Celle-ci a répondu dimanche qu’elle allait « mener des investigations pour établir si et dans quelle mesure » ces déclarations « violent les statuts et règlements de la CAF et de la FIFA ». La CAF « fera part de ses conclusions en temps opportun », poursuit le communiqué qui affirme dans l’immédiat que « ces déclarations politiques ne sont pas celles de la CAF (…) en tant qu’organisation politiquement neutre ».
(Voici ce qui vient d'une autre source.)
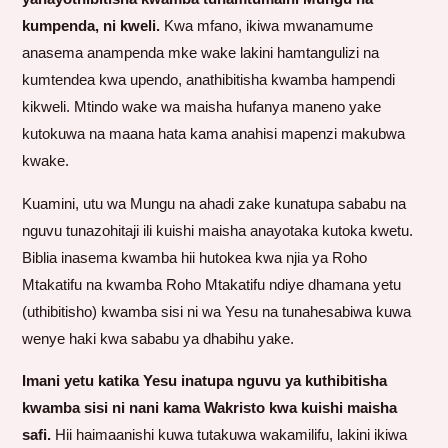
kumpenda, ni kweli.
Kwa mfano, ikiwa mwanamume
anasema anampenda mke wake lakini hamtangulizi na
kumtendea kwa upendo, anathibitisha kwamba hampendi
kikweli. Mtindo wake wa maisha hufanya maneno yake
kutokuwa na maana hata kama anahisi mapenzi makubwa
kwake.
Kuamini, utu wa Mungu na ahadi zake kunatupa sababu na
nguvu tunazohitaji ili kuishi maisha anayotaka kutoka kwetu.
Biblia inasema kwamba hii hutokea kwa njia ya Roho
Mtakatifu na kwamba Roho Mtakatifu ndiye dhamana yetu
(uthibitisho) kwamba sisi ni wa Yesu na tunahesabiwa kuwa
wenye haki kwa sababu ya dhabihu yake.
Imani yetu katika Yesu inatupa nguvu ya kuthibitisha
kwamba sisi ni nani kama Wakristo kwa kuishi maisha
safi.
Hii haimaanishi kuwa tutakuwa wakamilifu, lakini ikiwa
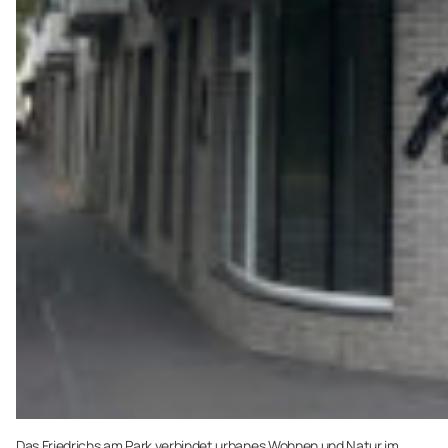
Das Friedrichs am Park verbindet urbanes Wohnen und Natur im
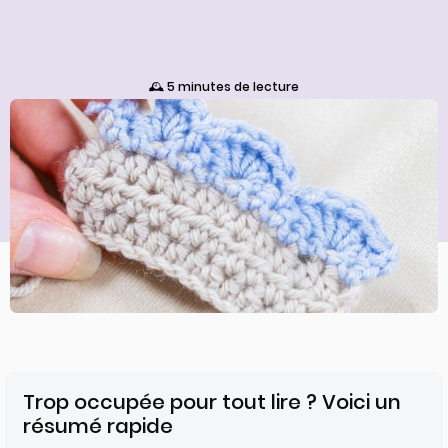
🕰️ 5 minutes de lecture
Trop occupée pour tout lire ? Voici un
résumé rapide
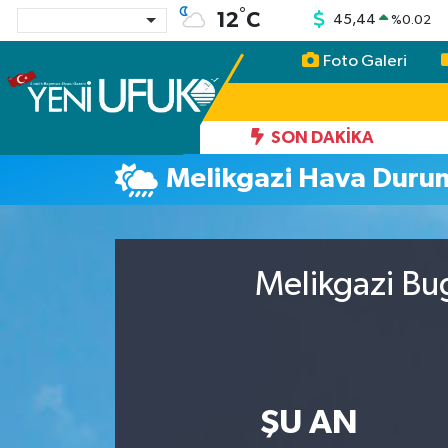
°
12
C
45,44
%
0.02
Foto Galeri
Nöbetçi Eczaneler
Hava Durumu
SON DAKIKA
Melikgazi Hava Duru
Namaz Vakitleri
Trafik Durumu
Melikgazi Bu
Süper Lig Puan Durumu ve Fikstür
Tüm Manşetler
Son Dakika Haberleri
ŞU AN
Haber Arşivi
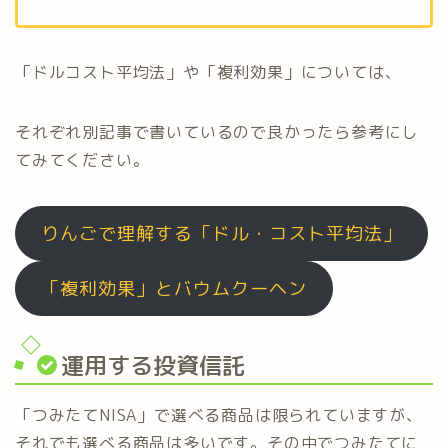
「ドルコスト平均法」や「複利効果」については、
それぞれ別記事で書いているので良かったら参考にし
てみてください。
りんごで理解する「ドル・コスト平均法」
「複利効果」とバウムクーヘン
運用する投資信託
「つみたてNISA」で選べる商品は限られていますが、
それでも選べる商品は多いです。その中でつみたてに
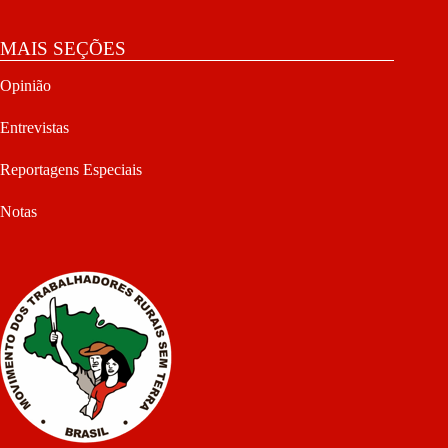
MAIS SEÇÕES
Opinião
Entrevistas
Reportagens Especiais
Notas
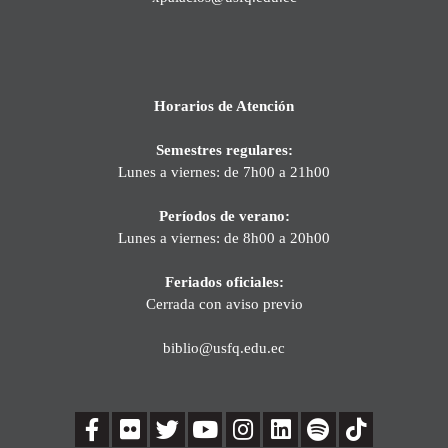
Horarios de Atención
Semestres regulares:
Lunes a viernes: de 7h00 a 21h00
Períodos de verano:
Lunes a viernes: de 8h00 a 20h00
Feriados oficiales:
Cerrada con aviso previo
biblio@usfq.edu.ec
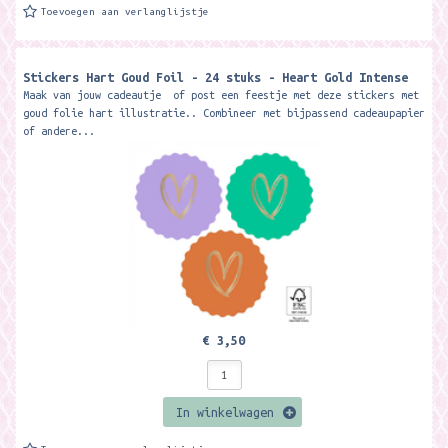
Toevoegen aan verlanglijstje
Stickers Hart Goud Foil - 24 stuks - Heart Gold Intense
Maak van jouw cadeautje of post een feestje met deze stickers met
goud folie hart illustratie.. Combineer met bijpassend cadeaupapier
of andere...
€ 3,50
In winkelwagen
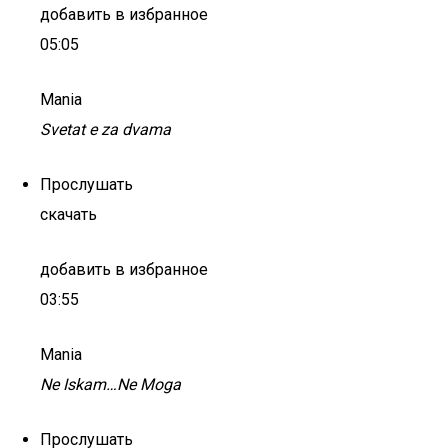
добавить в избранное
05:05
Mania
Svetat e za dvama
Прослушать
скачать
добавить в избранное
03:55
Mania
Ne Iskam…Ne Moga
Прослушать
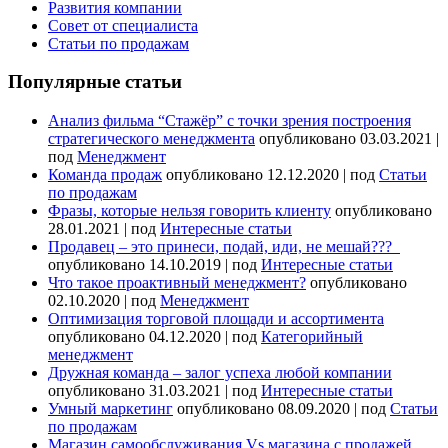
Развития компании
Совет от специалиста
Статьи по продажам
Популярные статьи
Анализ фильма “Стажёр” с точки зрения построения
стратегического менеджмента
опубликовано 03.03.2021
|
под
Менеджмент
Команда продаж
опубликовано 12.12.2020
|
под
Статьи
по продажам
Фразы, которые нельзя говорить клиенту
опубликовано
28.01.2021
|
под
Интересные статьи
Продавец – это принеси, подай, иди, не мешай???
опубликовано 14.10.2019
|
под
Интересные статьи
Что такое проактивный менеджмент?
опубликовано
02.10.2020
|
под
Менеджмент
Оптимизация торговой площади и ассортимента
опубликовано 04.12.2020
|
под
Категорийный
менеджмент
Дружная команда – залог успеха любой компании
опубликовано 31.03.2021
|
под
Интересные статьи
Умный маркетинг
опубликовано 08.09.2020
|
под
Статьи
по продажам
Магазин самообслуживания Vs магазина с продажей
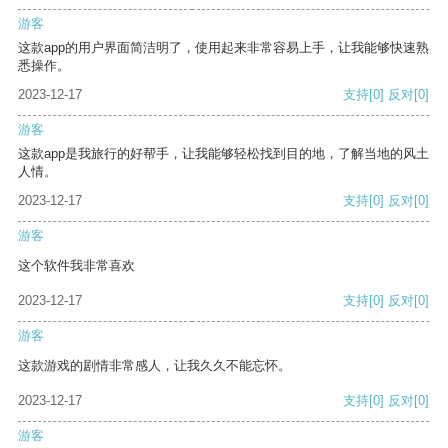
游客
这款app的用户界面简洁明了，使用起来非常容易上手，让我能够快速熟
悉操作。
2023-12-17
支持
[0]
反对
[0]
游客
这款app是我旅行的好帮手，让我能够轻松找到目的地，了解当地的风土
人情。
2023-12-17
支持
[0]
反对
[0]
游客
这个软件我非常喜欢
2023-12-17
支持
[0]
反对
[0]
游客
这款游戏的剧情非常感人，让我久久不能忘怀。
2023-12-17
支持
[0]
反对
[0]
游客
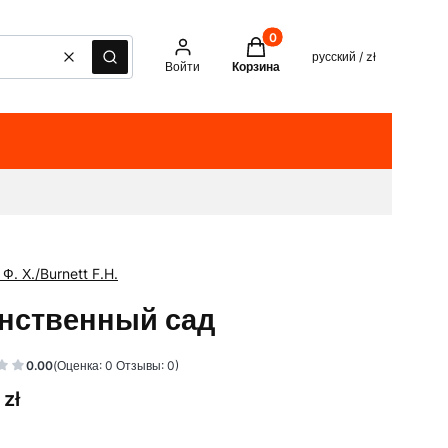
Товары в корзине: 0. See det
русский / zł
Очистить
Поиск
Войти
Корзина
Ф. Х./Burnett F.H.
нственный сад
0.00
(Оценка: 0 Отзывы: 0)
 zł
Lors de la cérémonie d’ouverture du CHAN à Alger, Mandla Mandela, partisan des indépendantistes sahraouis du Front Polisario, avait appelé à « lutter pour libérer le Sahara occidental de l’oppression », qualifiant ce territoire de « dernière colonie d’Afrique ».
Au stade Nelson-Mandela à Alger, le petit-fils de l’icône de la lutte anti-apartheid a également exhorté à « libérer la Palestine », dans une critique ouverte du Maroc qui a normalisé ses relations avec Israël il y a deux ans.
Après un bras de fer, le Maroc a décidé vendredi de ne pas envoyer son équipe U23 disputer le CHAN faute d’avoir reçu l’autorisation d’Alger de s’y rendre en avion. Alger a fermé le 22 septembre 2021 son espace aérien à tous les avions civils et militaires marocains après avoir rompu ses relations diplomatiques avec Rabat.